◆ Raw data:
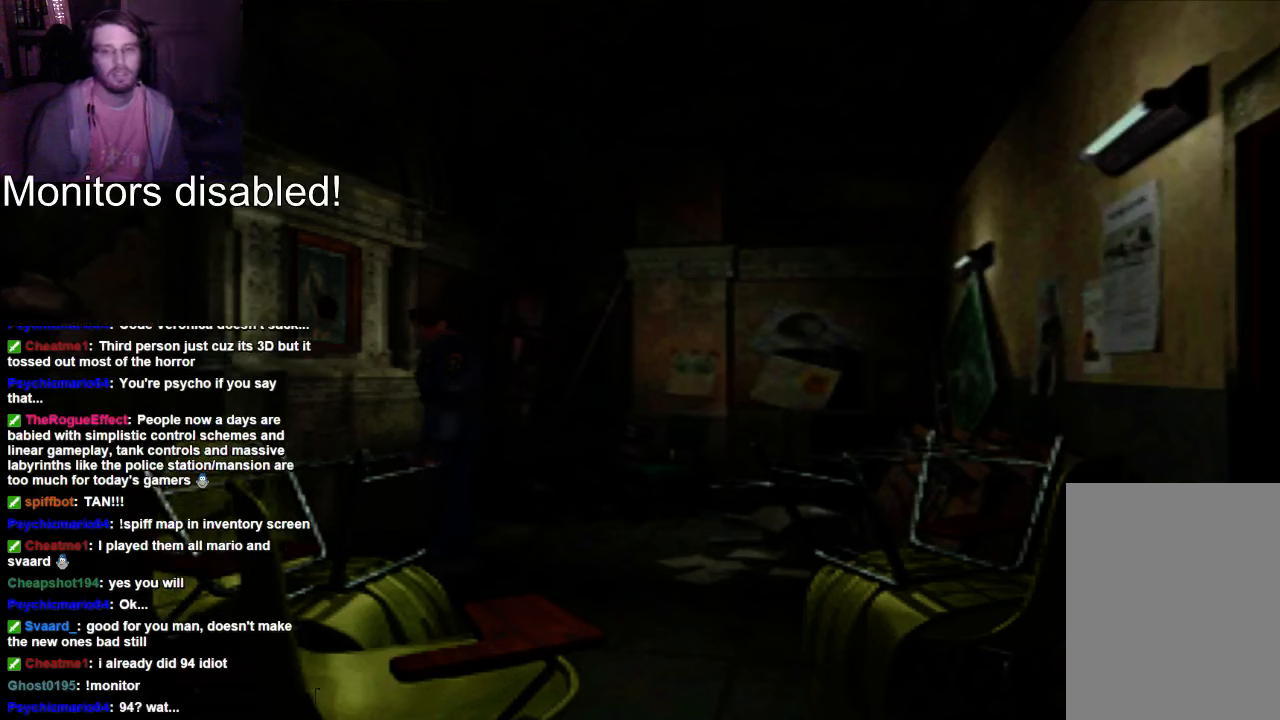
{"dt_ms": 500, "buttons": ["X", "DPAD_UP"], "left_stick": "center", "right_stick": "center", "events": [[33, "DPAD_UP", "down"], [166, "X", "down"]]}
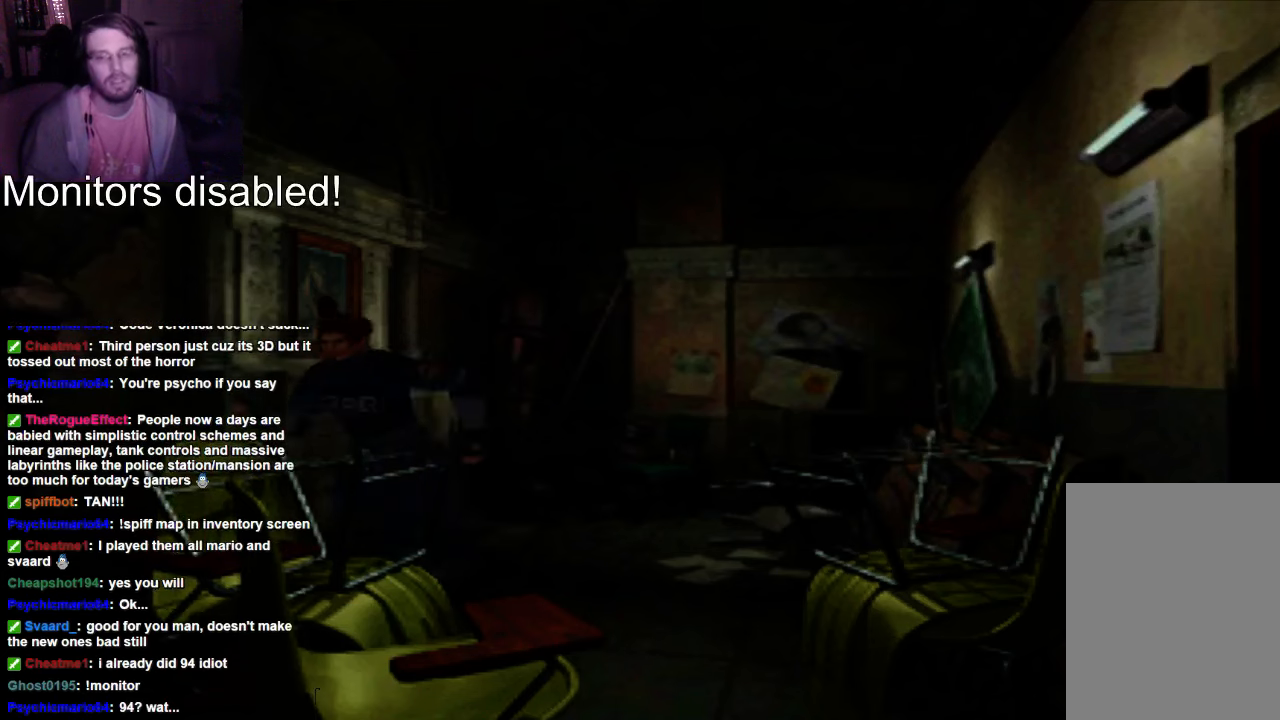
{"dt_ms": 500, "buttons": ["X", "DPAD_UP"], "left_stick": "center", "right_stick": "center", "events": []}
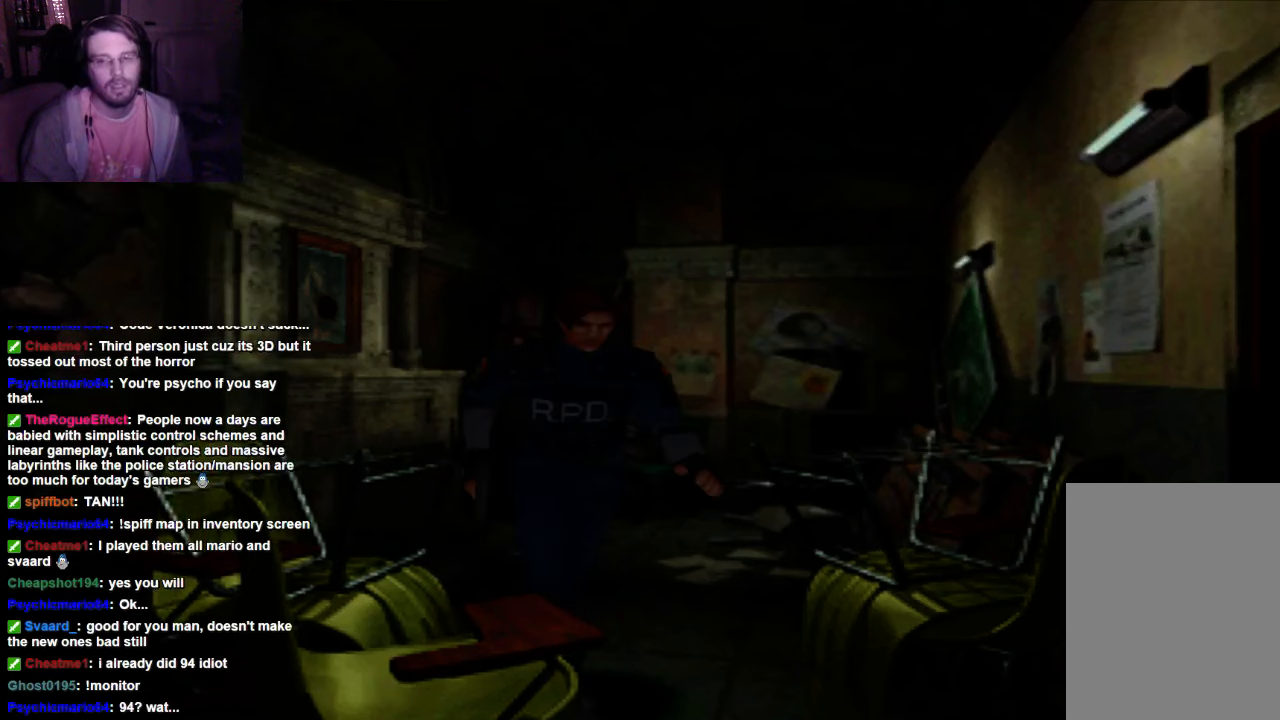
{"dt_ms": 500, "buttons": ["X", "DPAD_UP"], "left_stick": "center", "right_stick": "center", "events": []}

◆ The problem: Without the pictures, write out the whole listing exactly as it appears.

◆ Answer box:
{"dt_ms": 500, "buttons": ["X", "DPAD_UP"], "left_stick": "center", "right_stick": "center", "events": [[33, "DPAD_UP", "down"], [166, "X", "down"]]}
{"dt_ms": 500, "buttons": ["X", "DPAD_UP"], "left_stick": "center", "right_stick": "center", "events": []}
{"dt_ms": 500, "buttons": ["X", "DPAD_UP"], "left_stick": "center", "right_stick": "center", "events": []}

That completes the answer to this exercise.